Work instructions: Everything in the records must appear again exactly, except the images.

Provided material:

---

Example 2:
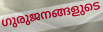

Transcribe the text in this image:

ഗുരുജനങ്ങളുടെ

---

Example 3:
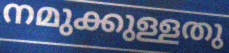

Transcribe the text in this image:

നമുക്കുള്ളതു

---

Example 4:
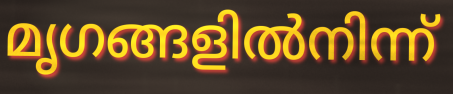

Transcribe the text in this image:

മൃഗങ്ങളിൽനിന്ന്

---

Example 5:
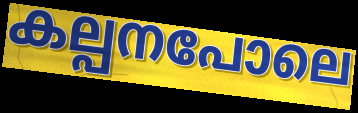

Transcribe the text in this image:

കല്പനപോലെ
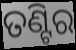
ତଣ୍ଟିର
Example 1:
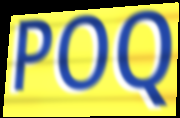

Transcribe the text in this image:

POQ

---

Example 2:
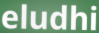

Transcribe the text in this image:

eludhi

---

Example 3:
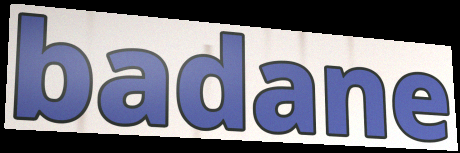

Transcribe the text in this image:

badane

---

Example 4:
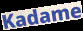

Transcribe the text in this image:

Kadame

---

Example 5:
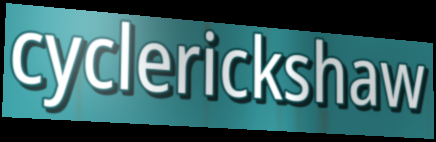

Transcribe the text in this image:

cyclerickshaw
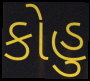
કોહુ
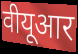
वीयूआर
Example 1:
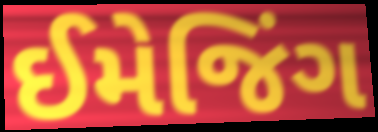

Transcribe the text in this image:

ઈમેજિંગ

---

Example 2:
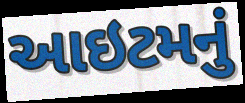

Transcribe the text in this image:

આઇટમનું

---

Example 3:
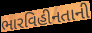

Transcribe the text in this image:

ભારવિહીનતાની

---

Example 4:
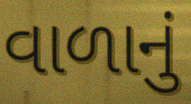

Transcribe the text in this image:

Task result:
---

Example 2:

Transcribe the text in this image:

ഗുരുജനങ്ങളുടെ

---

Example 3:

Transcribe the text in this image:

നമുക്കുള്ളതു

---

Example 4:

Transcribe the text in this image:

മൃഗങ്ങളിൽനിന്ന്

---

Example 5:

Transcribe the text in this image:

കല്പനപോലെ
ତଣ୍ଟିର
Example 1:

Transcribe the text in this image:

POQ

---

Example 2:

Transcribe the text in this image:

eludhi

---

Example 3:

Transcribe the text in this image:

badane

---

Example 4:

Transcribe the text in this image:

Kadame

---

Example 5:

Transcribe the text in this image:

cyclerickshaw
કોહુ
वीयूआर
Example 1:

Transcribe the text in this image:

ઈમેજિંગ

---

Example 2:

Transcribe the text in this image:

આઇટમનું

---

Example 3:

Transcribe the text in this image:

ભારવિહીનતાની

---

Example 4:

Transcribe the text in this image:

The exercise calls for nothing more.